9.7.07

am finally getting my hair cut tomorrow. trimmed, actually. i'll cut it all off when it's finally in a great condition and long enough to sell. that's right, i want to sell my hair.

so i've been having all these "uncomfortable" thoughts. i would call them "bad" but i prefer not to judge them because they're just thoughts and shouldn't have a value in and of themselves - should they? isn't the action what is to be judged should they have any corresponding action?

i thought the question had been answered. since i was on the precipice of making a decision, the last time we saw each other was supposed to have been the one chance to make a good impression. at which was obviously failed. which leads me to believe the decision already made. from the third eye to the intuition to the voice, a strong resounding "caution" or "no!" continues to echo more than a year hence.

(i apologise for using some strange lexic constructions - it seems that in the days before tv people had a much larger capacity to understand the written word - which is why reading middlemarch has been such an adjustment. the language of the book is so rich and subtle that i find myself having to go back over what i've just read to make sure i have understood.)

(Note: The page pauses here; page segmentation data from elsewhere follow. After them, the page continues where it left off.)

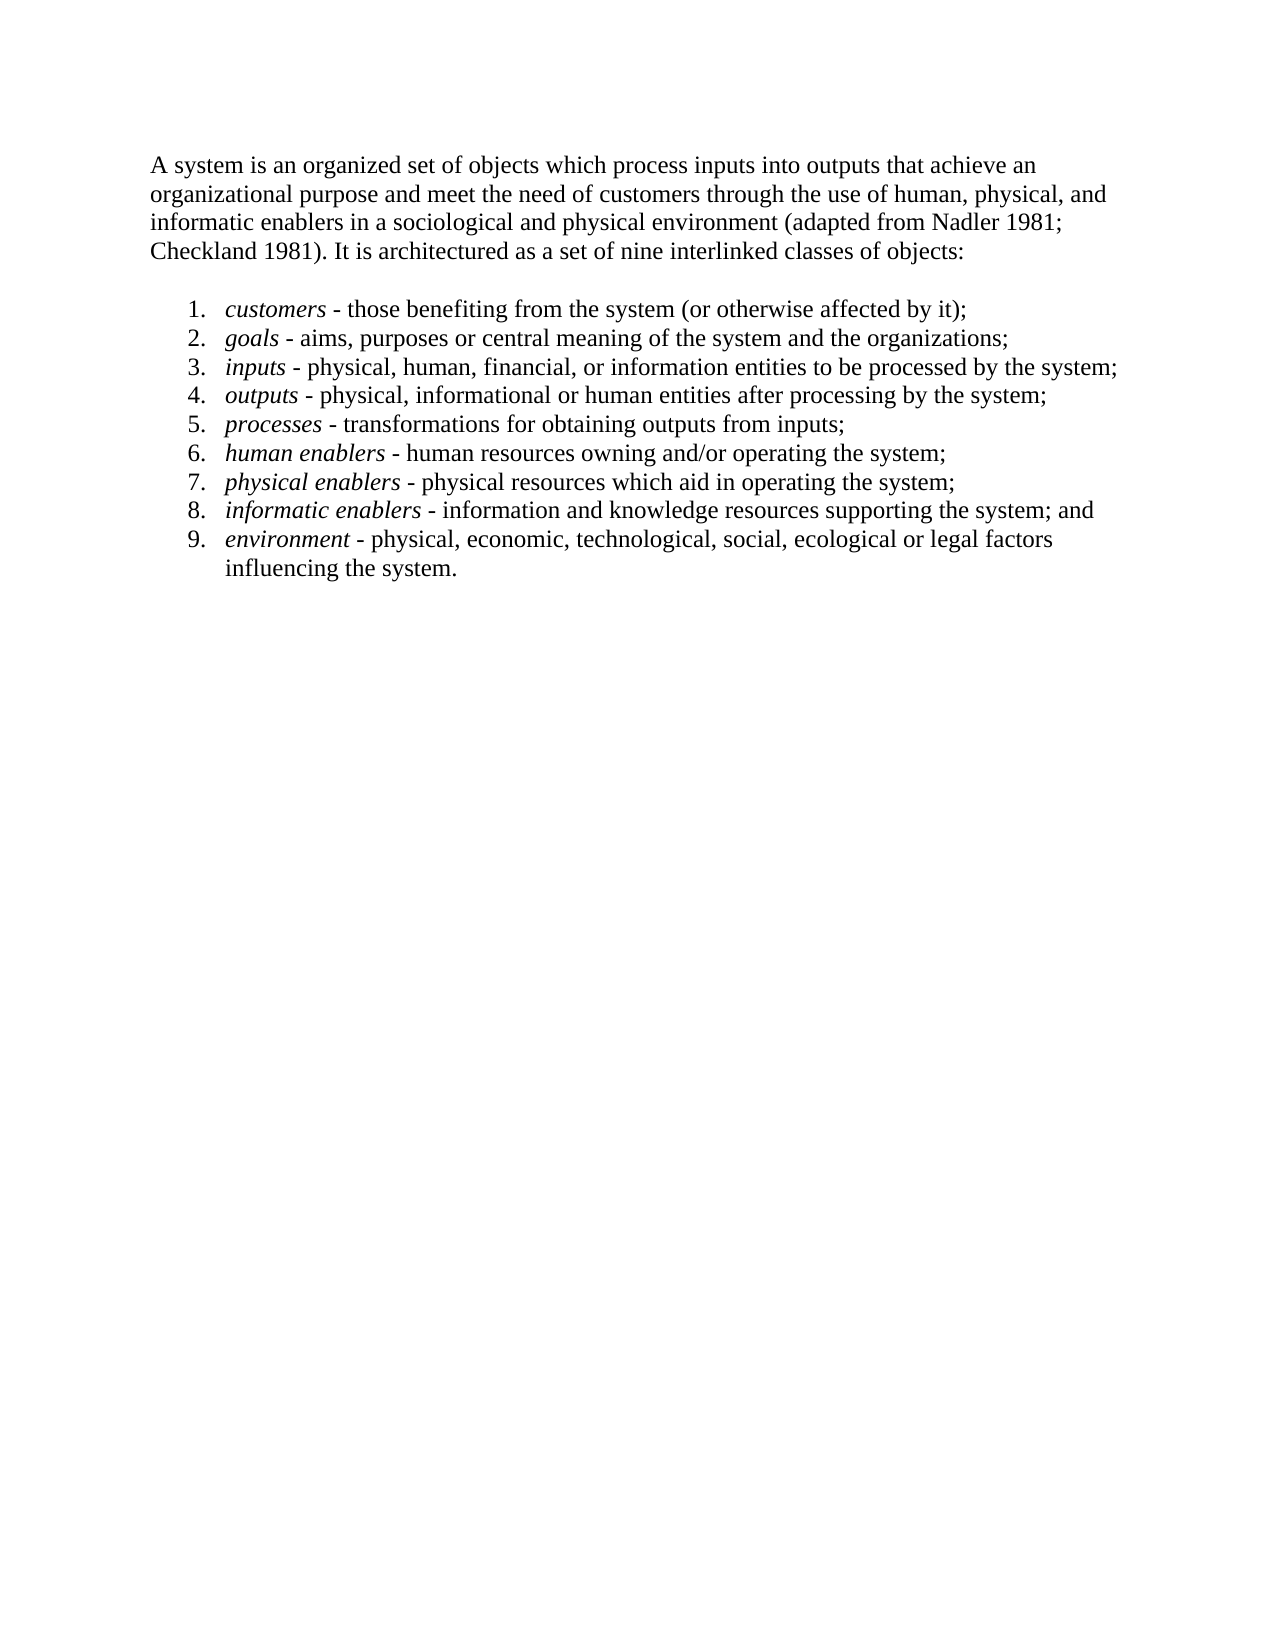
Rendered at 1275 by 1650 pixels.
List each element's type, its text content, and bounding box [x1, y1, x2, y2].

list outputs - physical, informational or human entities after processing by the system; [187, 380, 1125, 409]
list inputs - physical, human, financial, or information entities to be processed by the system; [187, 352, 1125, 380]
list environment - physical, economic, technological, social, ecological or legal factors influencing the system. [187, 524, 1125, 582]
list human enablers - human resources owning and/or operating the system; [187, 438, 1125, 467]
list physical enablers - physical resources which aid in operating the system; [187, 467, 1125, 495]
list informatic enablers - information and knowledge resources supporting the system; and [187, 495, 1125, 524]
list processes - transformations for obtaining outputs from inputs; [187, 409, 1125, 438]
list customers - those benefiting from the system (or otherwise affected by it); [187, 294, 1125, 323]
list goals - aims, purposes or central meaning of the system and the organizations; [187, 323, 1125, 352]
text A system is an organized set of objects which process inputs into outputs that achieve an organizational purpose and meet the need of customers through the use of human, physical, and informatic enablers in a sociological and physical environment (adapted from Nadler 1981; Checkland 1981). It is architectured as a set of nine interlinked classes of objects: [150, 150, 1125, 265]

but then the whatifs come echoing back, weaker than what intuition has provided, but gaining strength. what if there's more? what if i'm supposed to feel differently? what if we just threw ourselves together for the sake of making a good story come true and we don't really feel anything for each other? what if we're here by simple momentum, what if just because? what if in each other we fulfill a common need (such as dorothea's adoration for casaubon's scholarly demeanor) but don't feel what is required?

and to all these questions i can but answer (translation: i can ONLY answer; je ne peut que repondre JE NE SAIS PAS), i don't know. i don't know.

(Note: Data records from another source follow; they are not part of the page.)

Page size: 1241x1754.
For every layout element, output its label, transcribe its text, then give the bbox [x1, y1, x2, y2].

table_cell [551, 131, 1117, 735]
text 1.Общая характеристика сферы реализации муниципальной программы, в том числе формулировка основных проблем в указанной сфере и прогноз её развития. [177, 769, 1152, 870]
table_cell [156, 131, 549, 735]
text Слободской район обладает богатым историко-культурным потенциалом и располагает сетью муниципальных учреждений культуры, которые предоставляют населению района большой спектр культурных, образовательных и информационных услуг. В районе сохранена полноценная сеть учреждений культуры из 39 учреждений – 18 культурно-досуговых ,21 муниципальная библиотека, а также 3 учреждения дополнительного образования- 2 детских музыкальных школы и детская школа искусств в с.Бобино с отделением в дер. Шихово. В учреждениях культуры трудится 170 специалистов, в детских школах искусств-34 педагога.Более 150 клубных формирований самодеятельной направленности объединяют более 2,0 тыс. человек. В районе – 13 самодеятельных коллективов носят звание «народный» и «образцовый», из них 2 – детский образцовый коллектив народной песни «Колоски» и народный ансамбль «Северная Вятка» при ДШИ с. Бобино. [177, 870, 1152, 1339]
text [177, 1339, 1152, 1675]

the question of self esteem: i don't deserve to be treated like this. this is too good for me. the question of pride: i will not be the other girl. i will not put up with those behaviors.

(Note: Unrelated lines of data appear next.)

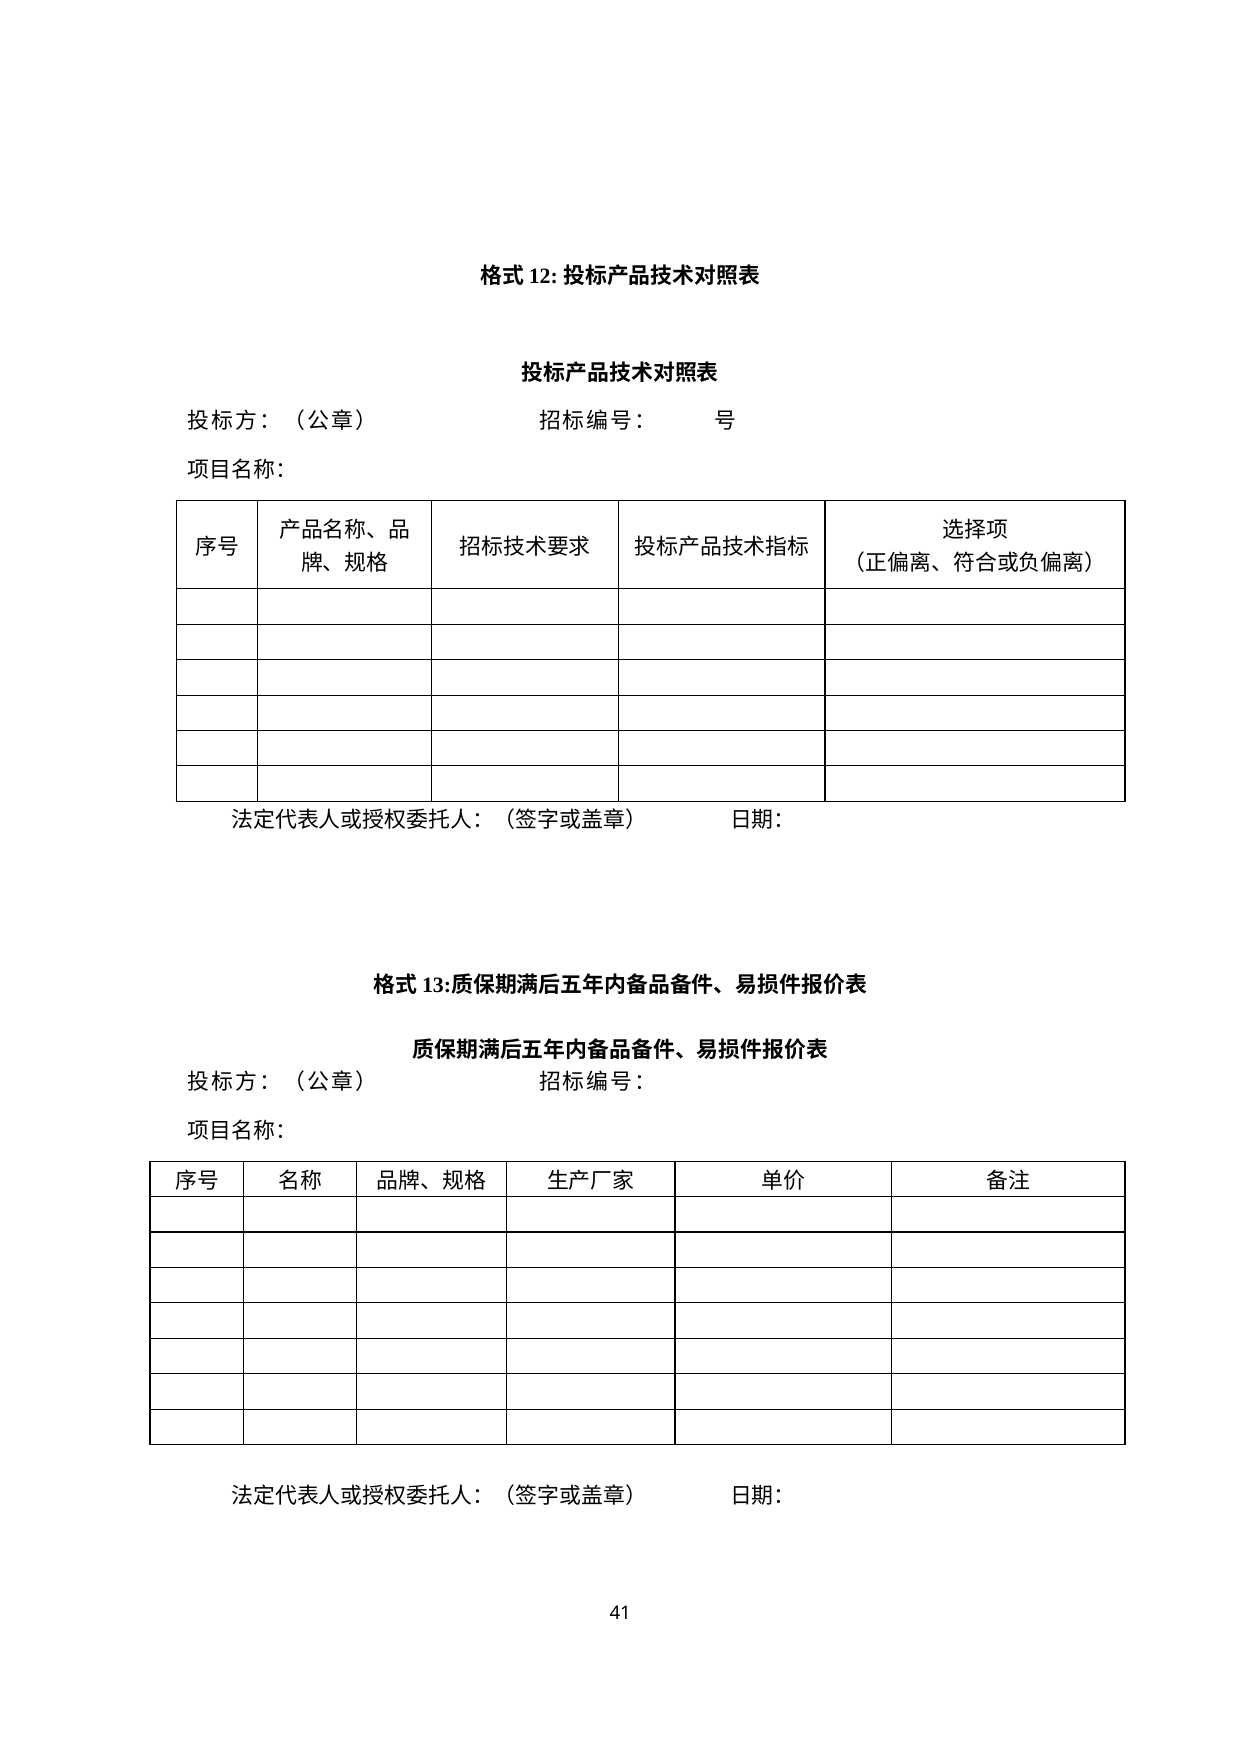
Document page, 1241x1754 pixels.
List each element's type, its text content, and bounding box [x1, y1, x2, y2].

table_cell [619, 660, 824, 694]
text 项目名称： [187, 1112, 1053, 1145]
table_cell [826, 731, 1124, 765]
table_cell [507, 1233, 674, 1267]
table_cell [507, 1303, 674, 1338]
table_cell [244, 1410, 356, 1444]
table_cell [676, 1410, 891, 1444]
table_cell [357, 1303, 506, 1338]
table_cell [619, 625, 824, 659]
table_cell [507, 1410, 674, 1444]
table_cell [151, 1268, 243, 1302]
table_cell [357, 1233, 506, 1267]
table_cell [892, 1197, 1124, 1231]
table_cell [619, 731, 824, 765]
table_cell [177, 731, 257, 765]
table_cell [177, 589, 257, 624]
table_header 品牌、规格 [357, 1162, 506, 1196]
table_cell [244, 1339, 356, 1373]
table_cell [151, 1410, 243, 1444]
table_cell [151, 1233, 243, 1267]
table_cell [258, 660, 431, 694]
table_cell [826, 766, 1124, 801]
table_cell [676, 1339, 891, 1373]
table_cell [258, 625, 431, 659]
table_cell [258, 589, 431, 624]
table_cell [151, 1339, 243, 1373]
table_cell [619, 696, 824, 730]
table_cell [507, 1197, 674, 1231]
table_cell [826, 589, 1124, 624]
table_cell [507, 1268, 674, 1302]
table_cell [432, 660, 618, 694]
table_cell [826, 696, 1124, 730]
table_cell [892, 1233, 1124, 1267]
table_cell [432, 589, 618, 624]
table_cell [826, 660, 1124, 694]
table_cell [507, 1374, 674, 1408]
table_cell [177, 696, 257, 730]
table_cell [892, 1410, 1124, 1444]
text 法定代表人或授权委托人：（签字或盖章） 日期： [187, 802, 1053, 834]
table_header 产品名称、品牌、规格 [258, 501, 431, 588]
table_cell [676, 1233, 891, 1267]
table_cell [357, 1197, 506, 1231]
table_cell [357, 1410, 506, 1444]
table_header 序号 [151, 1162, 243, 1196]
table_cell [177, 625, 257, 659]
table_cell [244, 1197, 356, 1231]
table_cell [244, 1303, 356, 1338]
table_header 投标产品技术指标 [619, 501, 824, 588]
table_cell [619, 766, 824, 801]
text 质保期满后五年内备品备件、易损件报价表 [187, 1031, 1053, 1064]
table_cell [676, 1374, 891, 1408]
table_cell [151, 1374, 243, 1408]
table_cell [244, 1268, 356, 1302]
text 投标方：（公章） 招标编号： 号 [187, 403, 1053, 436]
table_header 生产厂家 [507, 1162, 674, 1196]
text 格式12: 投标产品技术对照表 [187, 257, 1053, 290]
table_cell [507, 1339, 674, 1373]
table_header 序号 [177, 501, 257, 588]
table_cell [892, 1339, 1124, 1373]
table_cell [357, 1268, 506, 1302]
table_cell [151, 1197, 243, 1231]
table_header 名称 [244, 1162, 356, 1196]
table_cell [432, 731, 618, 765]
text 投标方：（公章） 招标编号： [187, 1064, 1053, 1096]
table_cell [892, 1303, 1124, 1338]
table_cell [258, 731, 431, 765]
table_cell [357, 1339, 506, 1373]
table_cell [177, 766, 257, 801]
table_cell [258, 696, 431, 730]
table_cell [676, 1268, 891, 1302]
table_cell [258, 766, 431, 801]
table_cell [244, 1233, 356, 1267]
text 格式13:质保期满后五年内备品备件、易损件报价表 [187, 966, 1053, 999]
table_header 选择项 （正偏离、符合或负偏离） [826, 501, 1124, 588]
table_cell [432, 625, 618, 659]
table_cell [244, 1374, 356, 1408]
table_header 单价 [676, 1162, 891, 1196]
text 法定代表人或授权委托人：（签字或盖章） 日期： [187, 1477, 1053, 1510]
table_cell [676, 1303, 891, 1338]
table_cell [826, 625, 1124, 659]
table_cell [177, 660, 257, 694]
text 投标产品技术对照表 [187, 355, 1053, 387]
table_cell [151, 1303, 243, 1338]
table_cell [676, 1197, 891, 1231]
table_cell [432, 696, 618, 730]
table_cell [892, 1374, 1124, 1408]
table_cell [432, 766, 618, 801]
table_header 招标技术要求 [432, 501, 618, 588]
table_header 备注 [892, 1162, 1124, 1196]
text 项目名称： [187, 451, 1053, 484]
table_cell [892, 1268, 1124, 1302]
table_cell [357, 1374, 506, 1408]
table_cell [619, 589, 824, 624]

so why do i ruminate on another much less worthy of my concern? is it that the right words have already been used, despite my aversion to and disbelief in such words and such concepts i'm still female and it's in my nature to be attracted to them like a moth to fire? i should be smart enough to know when i'm being teased. maybe this is what i get for taking advantage of a malleable friend just for company.

i always feel better about these things, despite the mental tangle, after a long hard yoga practice. so i am sore today from plenty of sun salutations and lots of sweat (in fact i just cleaned my stinky yoga mat that literally smelled like ass)... yoga makes me feel calm despite the storm inside. it's weird, the strange calm. so i'll allow it to continue, instead of stewing in the perfect storm and waiting for a wave to capsize my sanity, and go to the library to look up some books i've heard of recently.